Annette Bischof-Campbell: Ratgeber Psychologie

05.2.2004

Die Krippe als Grossfamilie

Wenn beide Eltern berufstätig sind, ist die Kinderkrippe eine gute Alternative für ihre Kinder – denn sie lernen dort viel.

Die Nachbarinnen tuscheln. Sie akzeptieren nicht, dass Dora ihren vierjährigen Sohn Mario an fünf Nachmittagen pro Woche in die Kinderkrippe bringt. «Sie ist nicht mal allein erziehend!», «Sie müsste nicht arbeiten, ihr Mann verdient genug!», «Sie vernachlässigt ihr Kind!». Derartige Aussagen veranschaulichen die in der Nachbarschaft herrschende Ansicht, dass Dora eine Rabenmutter sei.

Jede Mutter empfindet anders

Dora hat sich das früher, von schlechtem Gewissen geplagt, bisweilen selbst gesagt. Doch irgendwann schloss sie Frieden mit der Tatsache, dass nun mal nicht alle Mütter gleich sind. Wo die eine gar nicht genug um ihre Kinder sein kann, braucht die andere mehr Zeit für sich. Wo die eine völlig im Muttersein aufgeht, will die andere Beruf und Freizeit nicht aufgeben.

Dora wusste immer, dass zufriedene Frauen bessere Mütter sind und dass ihr persönlicher Frust Gift für ihr Kind war. Und darum wollte sie wieder ins Berufsleben einsteigen. Ihr Mann Beni unterstützte diesen Plan. Doch er konnte bei seiner Arbeit nicht reduzieren. Grossmutter-Einsatz lag nicht drin – beide Grossmamis waren berufstätig. So entschieden sich die beiden für eine Kinderkrippe.
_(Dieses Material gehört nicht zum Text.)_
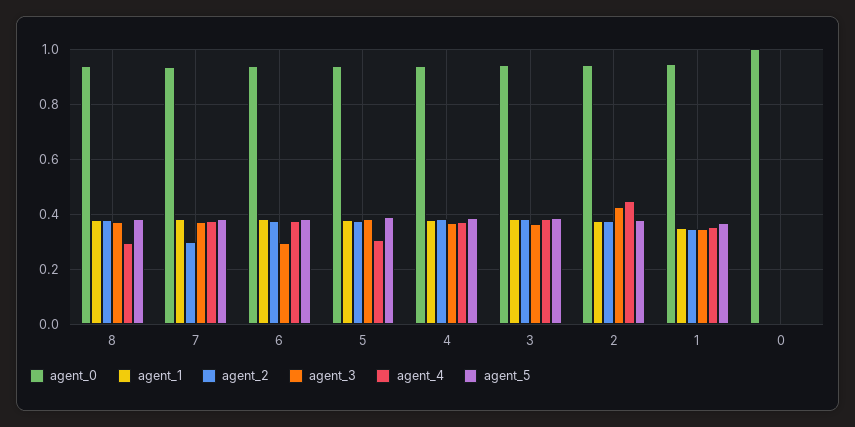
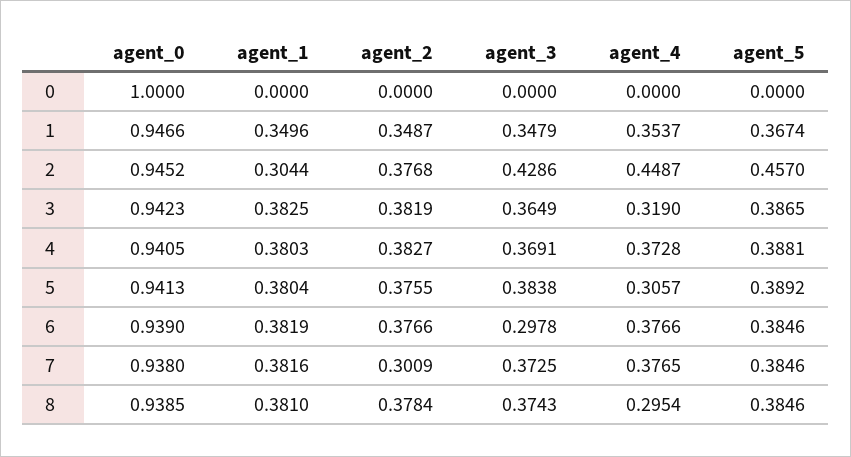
  {
    "agent_0": {
      "8": 0.9385,
      "7": 0.938,
      "6": 0.939,
      "5": 0.9413,
      "4": 0.9405,
      "3": 0.9423,
      "2": 0.9452,
      "1": 0.9466,
      "0": 1
    },
    "agent_1": {
      "8": 0.381,
      "7": 0.3816,
      "6": 0.3819,
      "5": 0.3804,
      "4": 0.3803,
      "3": 0.3825,
-     "2": 0.375,
+     "2": 0.3044,
      "1": 0.3496,
      "0": 0
    },
    "agent_2": {
      "8": 0.3784,
      "7": 0.3009,
      "6": 0.3766,
      "5": 0.3755,
      "4": 0.3827,
      "3": 0.3819,
      "2": 0.3768,
      "1": 0.3487,
      "0": 0
    },
    "agent_3": {
      "8": 0.3743,
      "7": 0.3725,
      "6": 0.2978,
      "5": 0.3838,
      "4": 0.3691,
      "3": 0.3649,
      "2": 0.4286,
      "1": 0.3479,
      "0": 0
    },
    "agent_4": {
      "8": 0.2954,
      "7": 0.3765,
      "6": 0.3766,
      "5": 0.3057,
      "4": 0.3728,
-     "3": 0.375,
+     "3": 0.319,
      "2": 0.4487,
      "1": 0.3537,
      "0": 0
    },
    "agent_5": {
      "8": 0.3846,
      "7": 0.3846,
      "6": 0.3846,
      "5": 0.3892,
      "4": 0.3881,
      "3": 0.3865,
-     "2": 0.375,
+     "2": 0.457,
      "1": 0.3674,
      "0": 0
    }
  }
Da spielte noch eine andere Überlegung mit hinein. «Um ein Kind zu erziehen, braucht es ein ganzes Dorf», lautet ein afrikanisches Sprichwort. Ein Dorf, das ist ein anregendes Umfeld mit Bezugspersonen aller Altersstufen. Dora und Beni können Mario dieses «Dorf» nicht bieten. Das Wort «Grossfamilie» kennen sie nur vom Hörensagen. Als Einzelkind hat Mario zu Hause nur seine Eltern und seine Spielsachen.

Eine gut geleitete Krippe mit Kindern verschiedener Altersstufen kann Ersatz für das fehlende Dorf, für die fehlende Grossfamilie, sein. Anregungen gibt es hier zuhauf. Und das Gruppenleben fördert die soziale Kompetenz der Kleinen: die Fähigkeit, auf andere zuzugehen, sich in einer Gruppe zu integrieren, Mitgefühl zu entwickeln und Konflikten zu begegnen.
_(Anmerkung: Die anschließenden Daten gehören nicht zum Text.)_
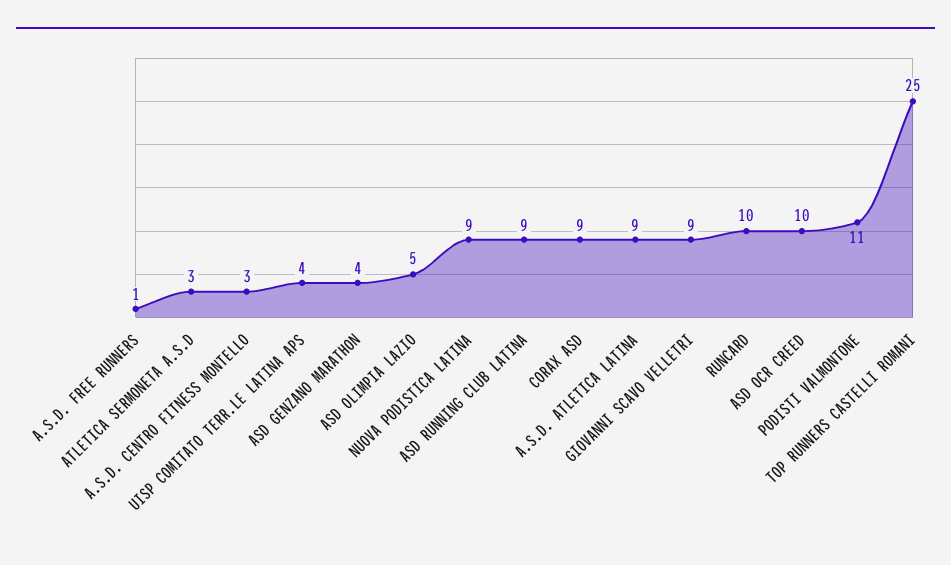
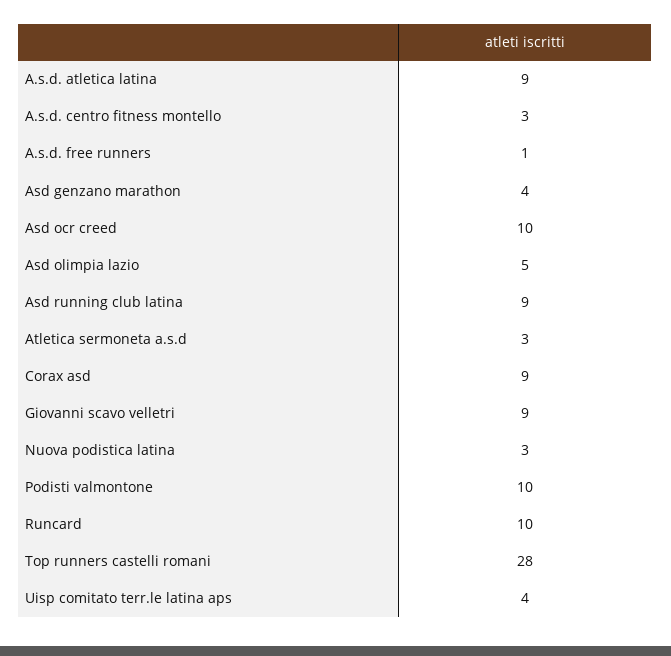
  {
    "A.S.D. FREE RUNNERS": 1,
    "ATLETICA SERMONETA A.S.D": 3,
    "A.S.D. CENTRO FITNESS MONTELLO": 3,
    "UISP COMITATO TERR.LE LATINA APS": 4,
    "ASD GENZANO MARATHON": 4,
    "ASD OLIMPIA LAZIO": 5,
-   "NUOVA PODISTICA LATINA": 9,
+   "NUOVA PODISTICA LATINA": 3,
    "ASD RUNNING CLUB LATINA": 9,
    "CORAX ASD": 9,
    "A.S.D. ATLETICA LATINA": 9,
    "GIOVANNI SCAVO VELLETRI": 9,
    "RUNCARD": 10,
    "ASD OCR CREED": 10,
-   "PODISTI VALMONTONE": 11,
+   "PODISTI VALMONTONE": 10,
-   "TOP RUNNERS CASTELLI ROMANI": 25
+   "TOP RUNNERS CASTELLI ROMANI": 28
  }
Der Anfang, vor gut einem Jahr, war schwer. Mario machte ein Riesentheater. Maja, die Kleinkindbetreuerin, beruhigte Dora: Jedes Kind brauche seine Zeit, um die Umgebung und das Personal kennen zu lernen. Sie ermutigte Dora, in dieser Anfangsphase bei Mario in der Krippe zu bleiben.

Beständige Bezugspersonen

Dora und Beni beschlossen damals, dass Mario die Krippe bis zum Kindergarten nicht mehr wechseln würde. Sie erkannten die Bedeutung eines beständigen Umfeldes. Mario muss ebenso darauf zählen können, dass seine Betreuerin immer da ist, wie darauf, dass seine Eltern ihn immer abholen. So fühlt er sich geborgen und sicher und entwickelt Vertrauen in die Welt: Er lernt, dass ihm nahe stehende Menschen, auch wenn sie mal weg sind, immer wieder kommen.

Heute fühlt sich Mario in der Krippe pudelwohl. Dora und Beni hatten Glück. Denn eine Krippe ist immer nur so gut wie ihre Organisation und ihre Leiter. Maja ist wie eine zweite Mami für Mario. So kann Dora ihrer Arbeit nachgehen und hat viel mehr Energie für ihren Sohn. Die Gespräche mit Maja findet sie anregend und hilfreich. Dass diese Lösung für die Nachbarinnen nicht stimmt, ist deren Sache. Hauptsache ist, dass sie für Dora, Beni und Mario stimmt.